## ARBEITSAUFTRAG 1
Welche Figur spielt Pilou Asbæk laut der Filmbesprechung zu »A War«?
## ARBEITSAUFTRAG 2
Schreibe die Filmbesprechung zu »A War« nach ihrem letzten Satz weiter.

━━━ VORLIEGENDER TEXT ━━━

Film

Der innere Krieg

So wie es kein richtiges Leben im falschen gibt, scheint es keine Menschlichkeit in der Zivilisationslosigkeit des Krieges zu geben. Tobias Lindholm erzählt in seinem Film »A War« eindrucksvoll von einem Mann, der auf einem schmalen Grat wandelt.

Was für einen Krieg hat die sogenannte »internationale Gemeinschaft«, die es an nahezu jedem Krisenherd an Gemeinschaftsgedanken fehlen lässt, am Hindukusch geführt? Wurden dort tatsächlich die ebenfalls so genannten »westlichen Werte«, wurden Freiheit, Demokratie und Menschenrechte verteidigt? Oder war dieser Krieg nicht vielmehr ein Grab, in dem diese Werte versenkt wurden? Es gibt keine einfache Antwort auf diese Fragen, der dänische Regisseur und Drehbuchautor Tobias Lindholm stellt sie umso eindringlicher.

In seinem für den Oscar als bester fremdsprachiger Film nominierten Film A War erzählt er vom ISAF-Einsatz einer dänischen Einheit in Afghanistan, die den Wiederaufbau des Landes mit sichern soll. Bei einer Patrouille stirbt ein junger Soldat, nachdem er auf eine Mine getreten ist. Befehlshaber Claus Pedersen (Games of Thrones-Star Pilou Asbæk) muss alle Überzeugungskräfte aufwenden, um die Moral in seiner Truppe aufrecht zu erhalten. Er beschließt, selbst mit auf Patrouille zu gehen. Zwar riskiert der dreifache Familienvater dabei sein Leben, aber er wird seiner Vorbildrolle gerecht.

━━━ ANGEZEIGTE DATEN ━━━

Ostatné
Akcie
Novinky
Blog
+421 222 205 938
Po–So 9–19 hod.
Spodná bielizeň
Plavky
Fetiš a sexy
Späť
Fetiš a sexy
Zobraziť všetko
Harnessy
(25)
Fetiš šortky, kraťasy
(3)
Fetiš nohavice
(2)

━━━
━━━ ANGEZEIGTE DATEN ━━━

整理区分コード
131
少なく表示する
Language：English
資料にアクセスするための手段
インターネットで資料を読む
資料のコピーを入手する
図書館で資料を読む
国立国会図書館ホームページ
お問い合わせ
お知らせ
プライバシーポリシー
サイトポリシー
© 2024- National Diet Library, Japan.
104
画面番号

━━━

## ANTWORTTEIL 1
Er spielt den Befehlshaber Claus Pedersen.

## ANTWORTTEIL 2
Tobias Lindholm: A War. Studiocanal. Mit: Pilou Asbæk, Tuva Novotny, Dar Salim. 115 Minuten. FSK: 12 Jahre

Pedersen ist das Paradebeispiel eines guten Soldaten, der die Verantwortung für seine Einheit wahrnimmt und zugleich seine Menschlichkeit gegenüber den Afghanen wahrt. Umso schwerer fällt es ihm, als er eine Familie abweisen muss, die im Militärstützpunkt Schutz sucht. Am folgenden Tag findet seine Einheit die Familie ermordet in ihrem Haus auf. Bei dem Ausgang gerät Pedersens Einheit in einen Hinterhalt. Als einer seiner Soldaten lebensgefährlich verletzt wird, trifft er eine fatale Entscheidung. Er wird vom Einsatz abgezogen und muss sich in seiner Heimat vor dem Militärgericht wegen des Todes von elf Zivilisten verantworten. Er steht vor dem Dilemma, ehrlich zu bleiben und ins Gefängnis zu gehen oder zum rettenden Strohhalm der Halbwahrheit zu greifen und seiner Familie nicht noch einmal entrissen zu werden.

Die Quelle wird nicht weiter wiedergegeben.